He sat on the red tiled roofs of the city, his back to the white citadel: the Twilight Town clock, slowing ticking away all his time.

He felt electric, constrained and somewhere deep in his mechanical heart he knew he was almost through. He had terrifying dreams, about a boy who was him and a quest that was not his.

He wondered where his mother was and remembered the note he'd found one morning, reminding him that she was gone on a trip, that she'd call and that she loved him. She never did.

What belonged to him… Whatever it was, he would defend it fiercely.

Axel was his. But Axel was… dangerous. In the way man entreated him, Roxas could tell, could hear, could see that he had lied to him before.

"I can't trust you," Roxas murmured to the sky. The falling sun, reflected off the ocean, turned the entire world to fire.

Axel was his, was hungry for him and Roxas feared that maybe he was Axel's and they were all that was left of a time when…

There were things for him, here, in this little corner of the world, surrounded by sea on all sides and burned clean each night by the preternaturally beautiful sunsets that gave them all a name and a common ground.

If he took Axel, Axel would destroy them all, would gobble this city up to feed his spirit and… Roxas could not trust him.
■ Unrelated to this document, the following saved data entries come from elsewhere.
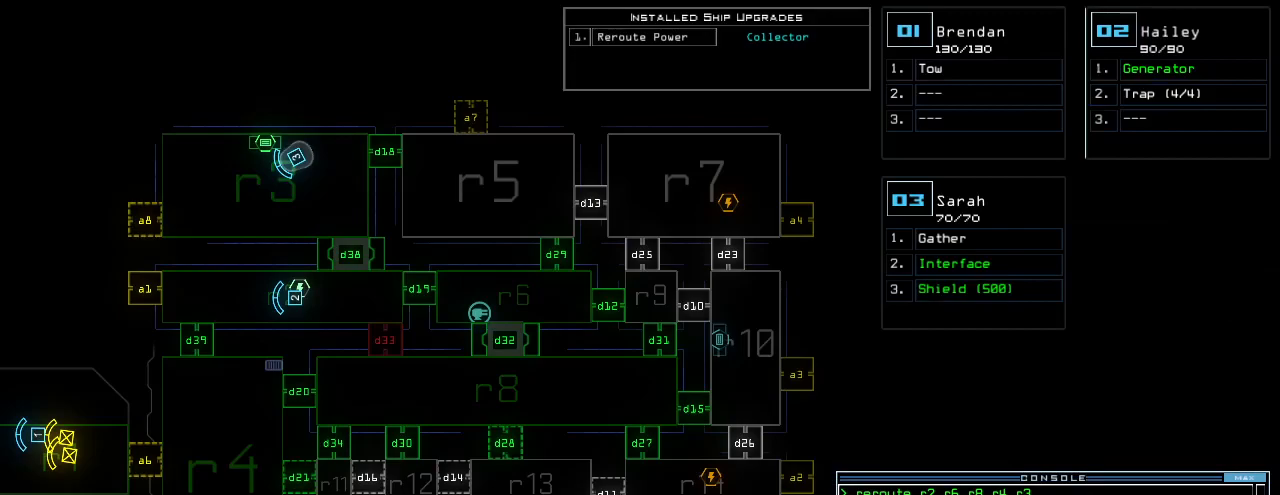
{"keys": []}
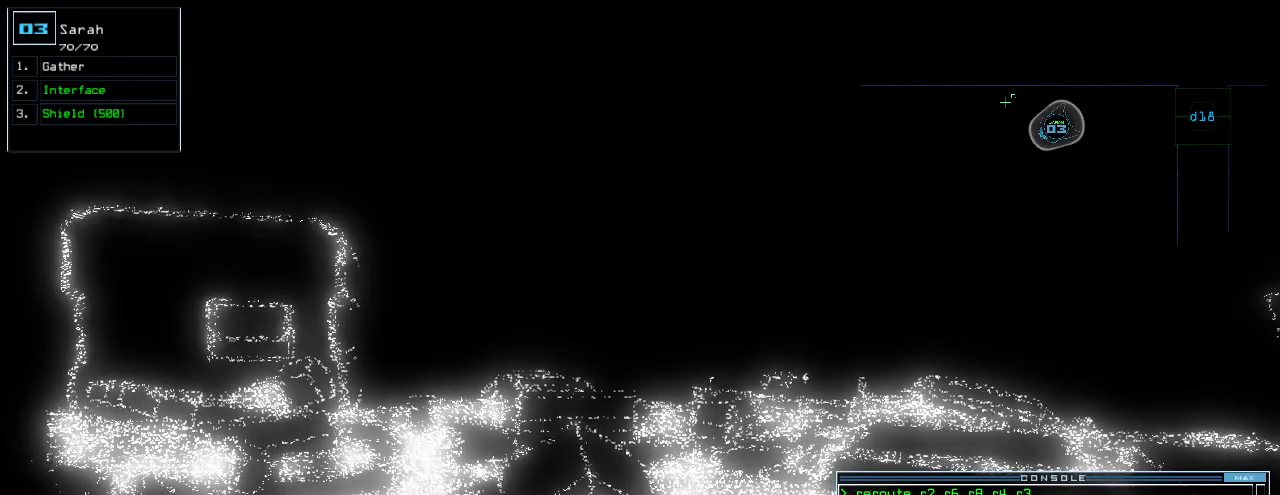
{"keys": []}
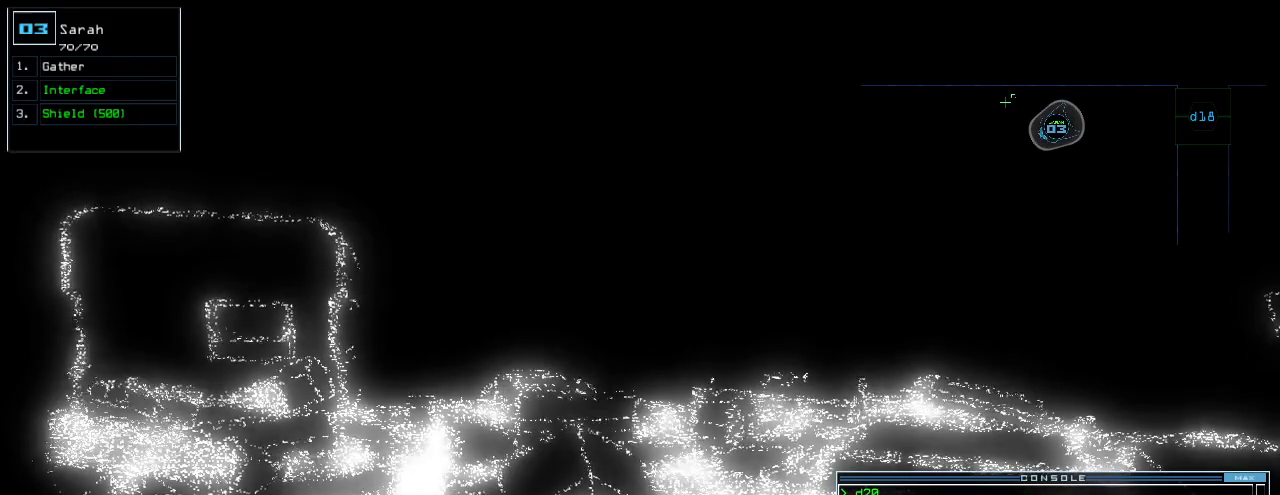
{"keys": ["space"]}
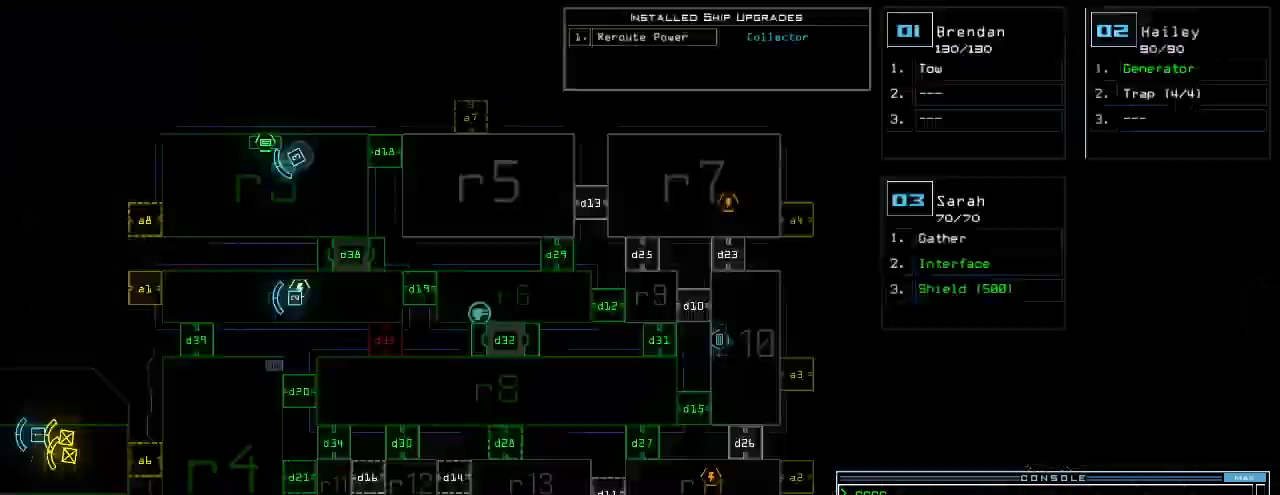
{"keys": [], "events": [[40, "space", "up"]]}
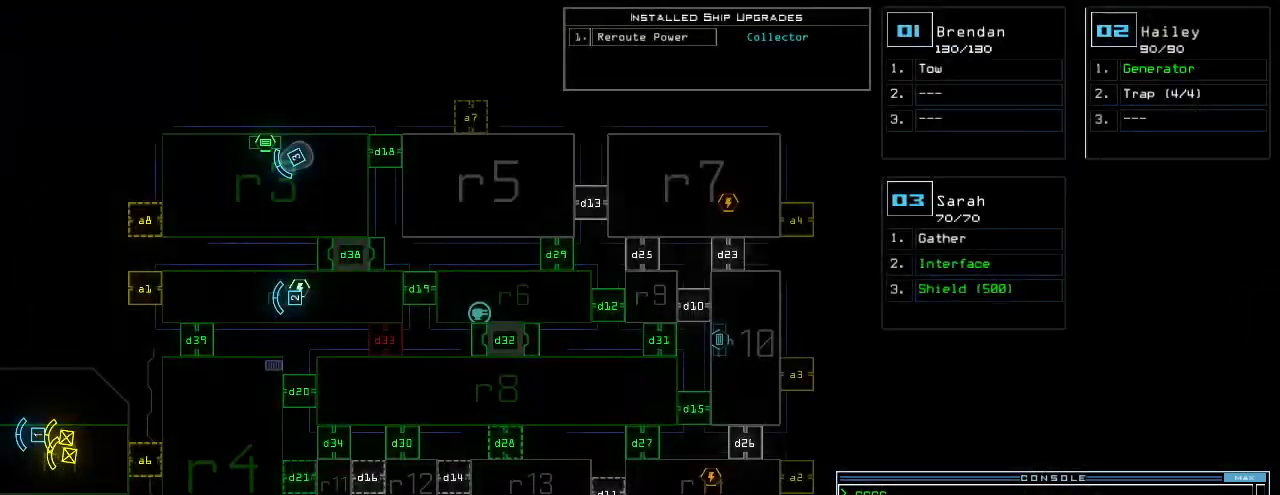
{"keys": [], "events": []}
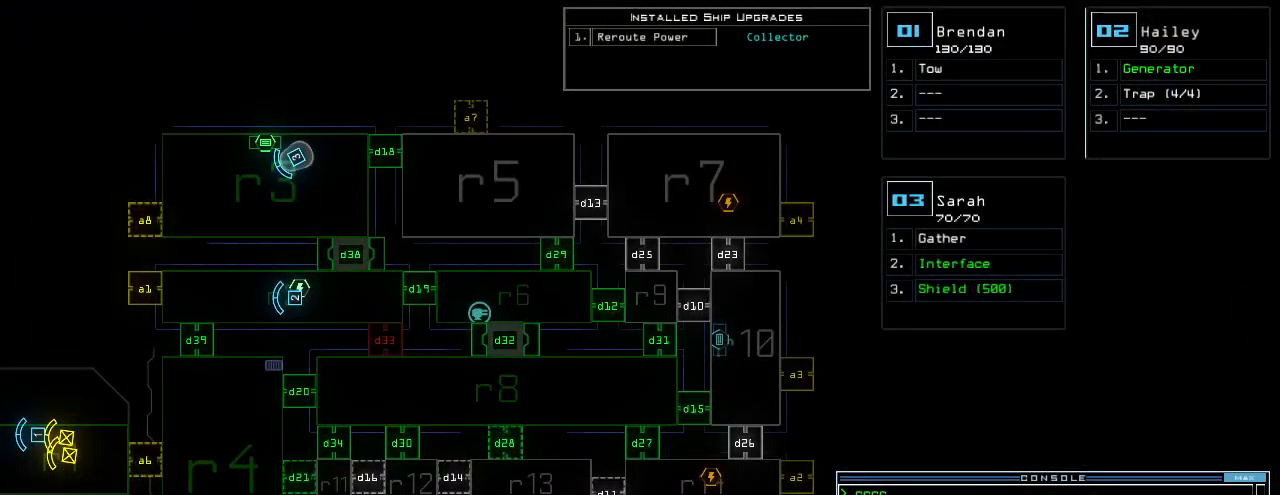
{"keys": [], "events": []}
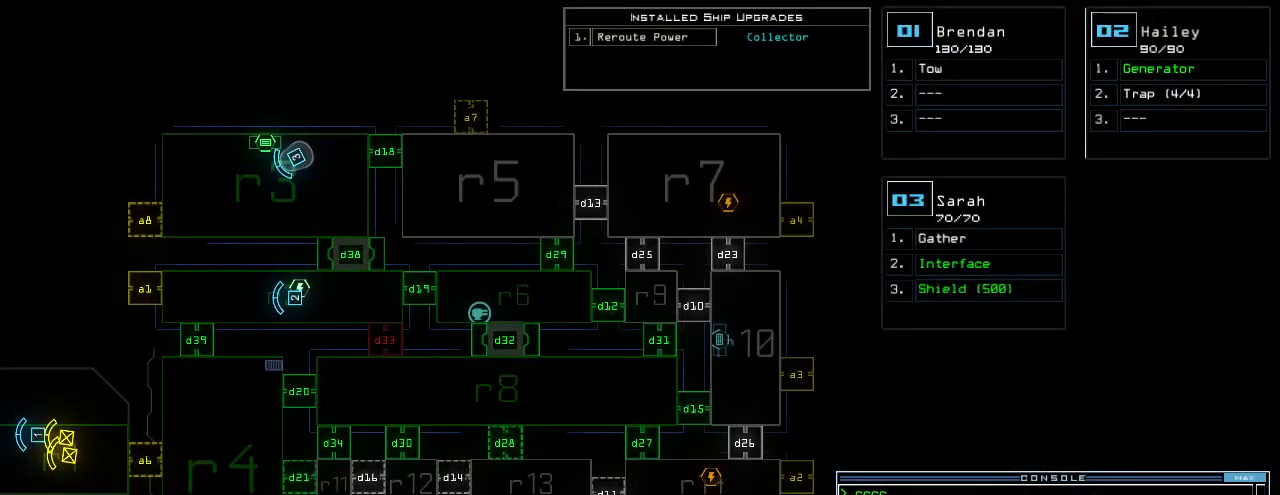
{"keys": [], "events": []}
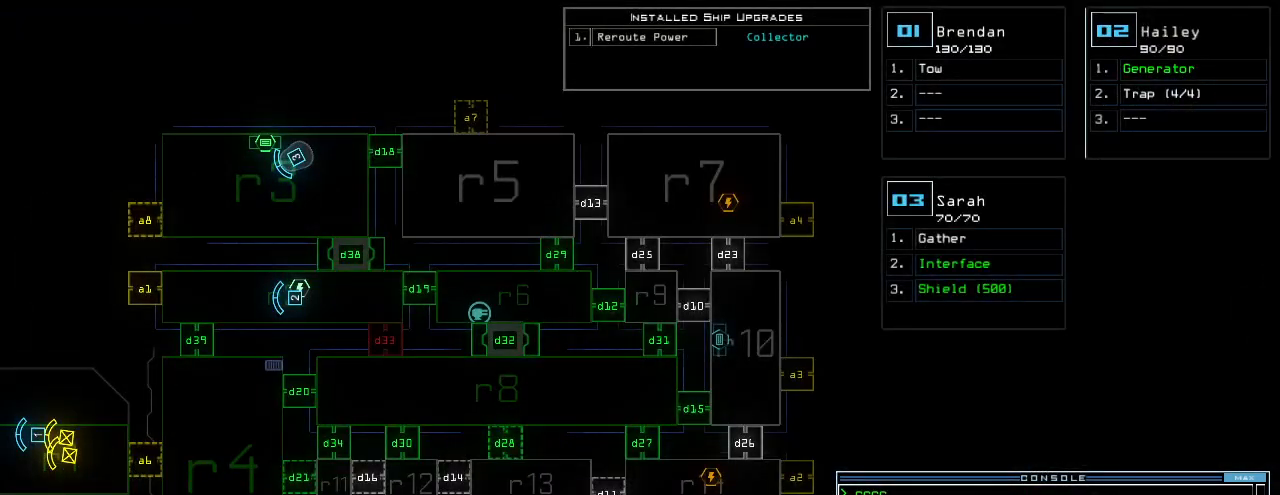
{"keys": ["f"], "events": [[400, "d", "down"], [460, "f", "down"], [500, "d", "up"]]}
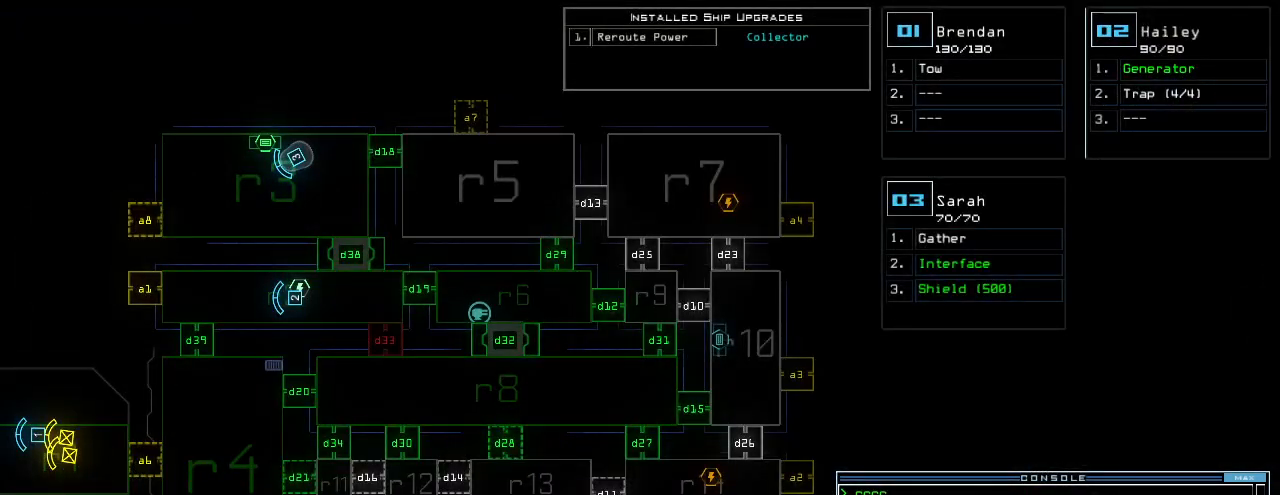
{"keys": [], "events": [[40, "f", "up"]]}
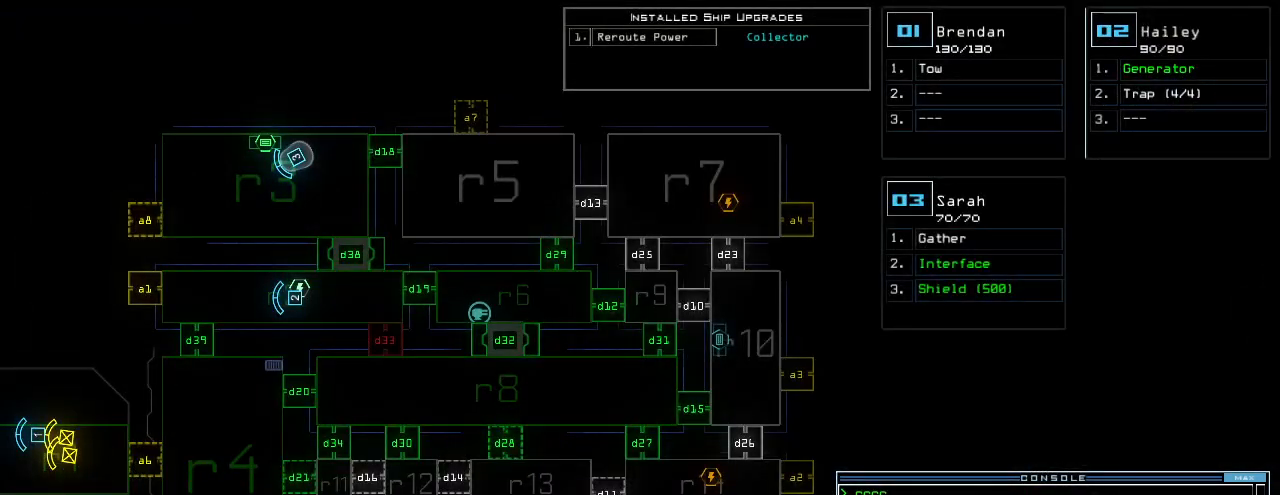
{"keys": [], "events": []}
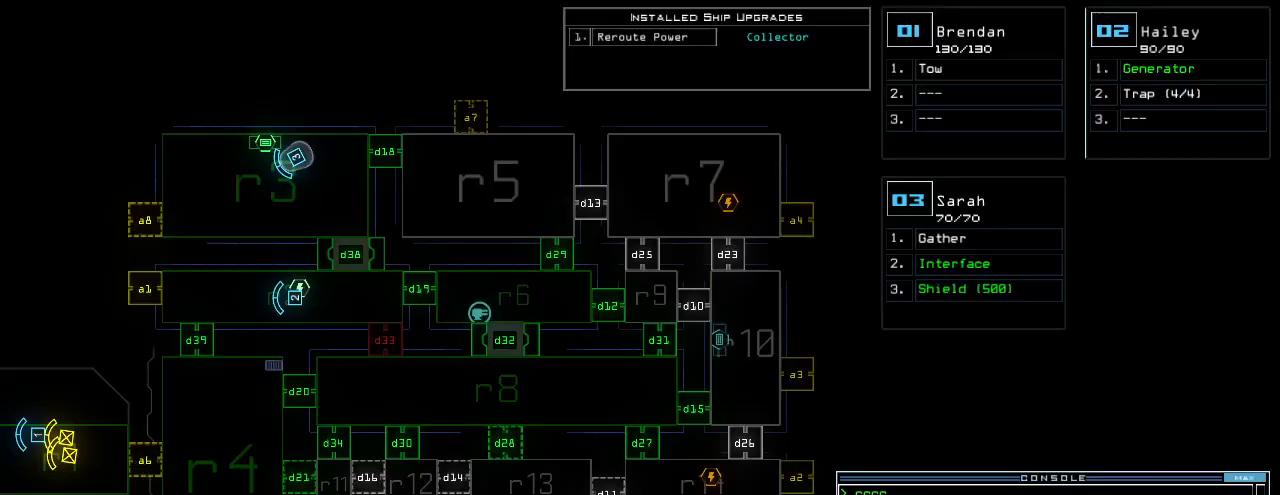
{"keys": [], "events": []}
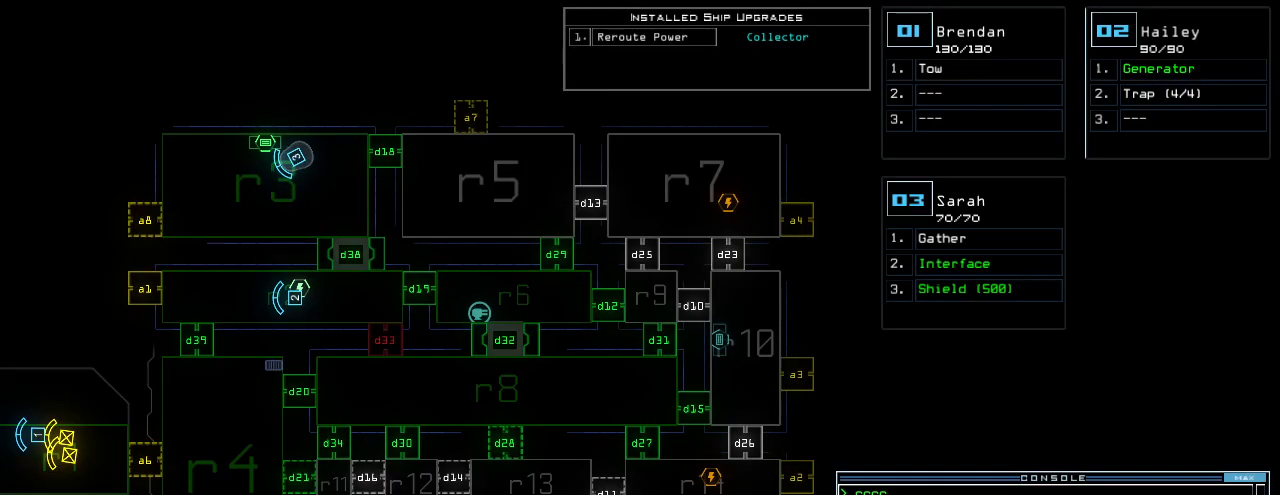
{"keys": [], "events": [[40, "return", "down"], [140, "return", "up"], [360, "d", "down"], [420, "f", "down"], [460, "d", "up"], [500, "f", "up"]]}
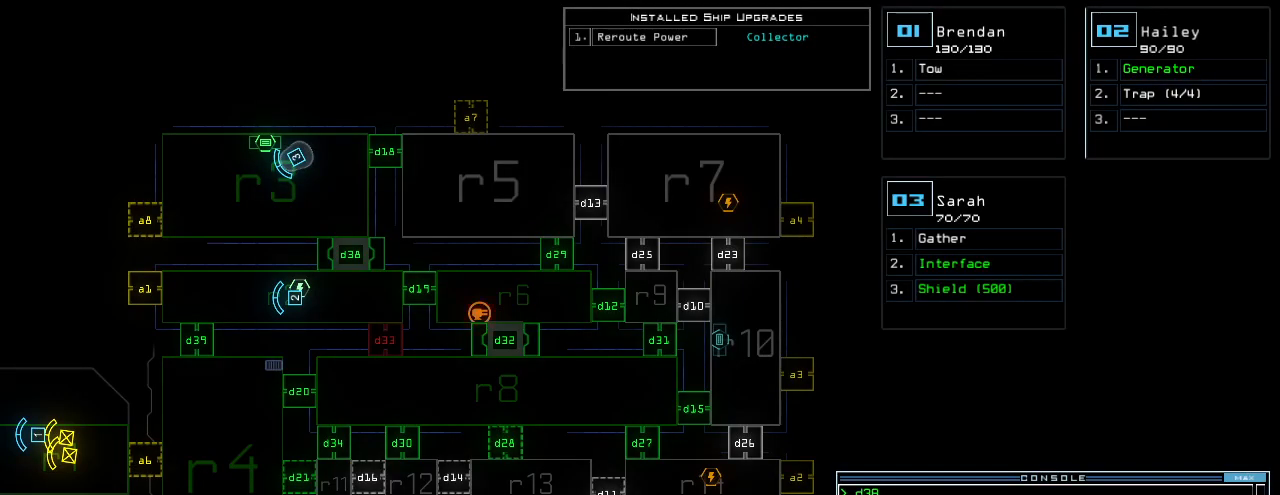
{"keys": [], "events": [[20, "return", "down"], [80, "return", "up"]]}
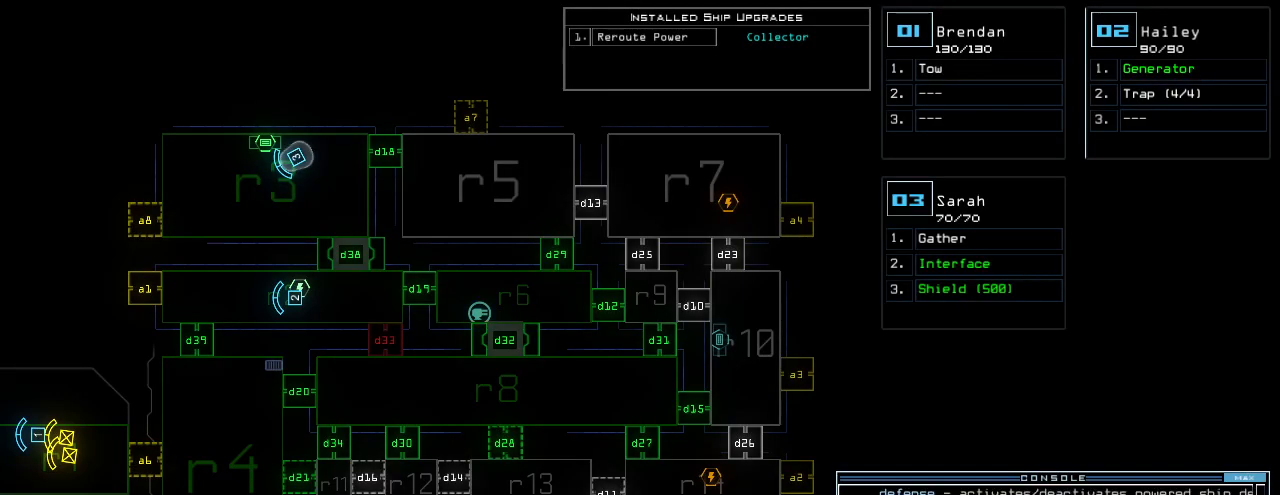
{"keys": ["left"], "events": [[280, "3", "down"], [300, "left", "down"], [360, "3", "up"]]}
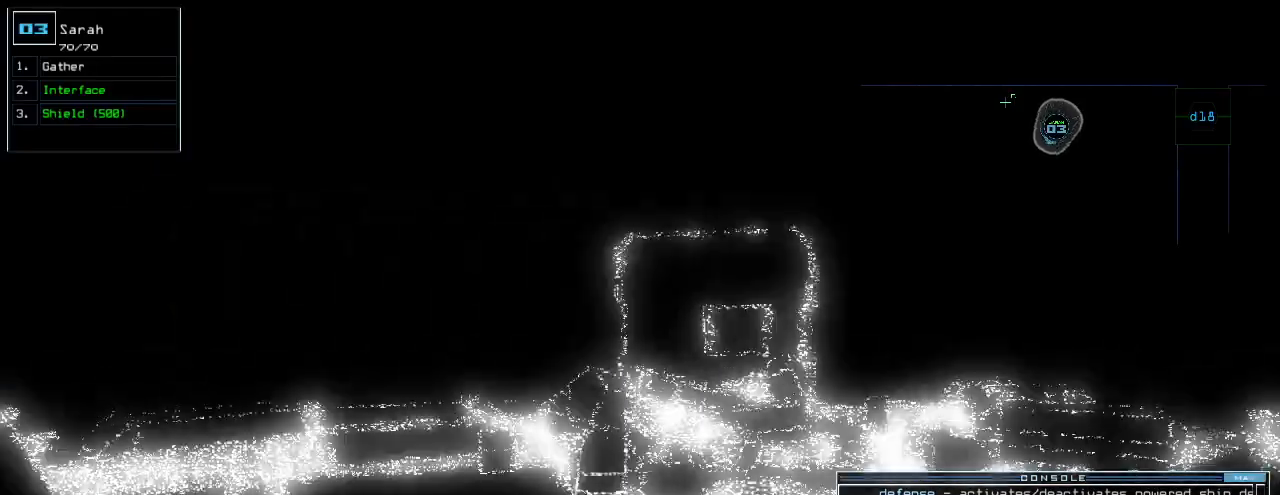
{"keys": ["up"], "events": [[60, "up", "down"], [360, "left", "up"]]}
He dreamt such terrible things. Dark visions tainted with regret, though he did not know how much of it was memory or premonition or dream. So much of it was dream, was gore and unrelenting emptiness, such that no one human could have ever withstood.

Roxas dreamt that Marluxia was being eaten by his own plants; that he was screaming.

As he dreamt, Roxas's heart mourned deeply for the death of his brother.

He saw the man at breakfast, something they all ate together as a family (not for much longer—watch as they disappear one by one.) Marluxia looked remarkably well as he sipped at some flowery concoction. He was quite fey underneath his wild and unfettered hair.

Marluxia and Father were looking at each other across the table. Staring at each other openly, their mouths curved with suppressed laughter, as if there were a joke the rest of them hadn't been told.

But, Xigbar was also grinning at his feed, eating slowly and methodically so as not to give away that he too appreciated the joke.

And all the while, Marluxia and Father continued to watch one another. Marluxia's green eyes were cool and haughty, seductive and venomous in one.

Xemnas's golden eyes had always reminded Roxas of an animal, feral and yet devastatingly intelligent. Roxas knew far too well how fluid and powerful Xemnas was.

"Saix." Father called for his favorite softly, but suddenly his eyes were on Roxas.

His youngest froze, having been caught staring. Now he was ensnared in Xemnas's gaze.

"Yes, Superior?" Saix answered. He sounded somewhat groggy, he never spoke much at their family breakfasts and never responded in any way to the chatter at the table. Roxas had suspected for some time now that Saix's mind was otherwise engaged in tasks far greater than the rest of them knew.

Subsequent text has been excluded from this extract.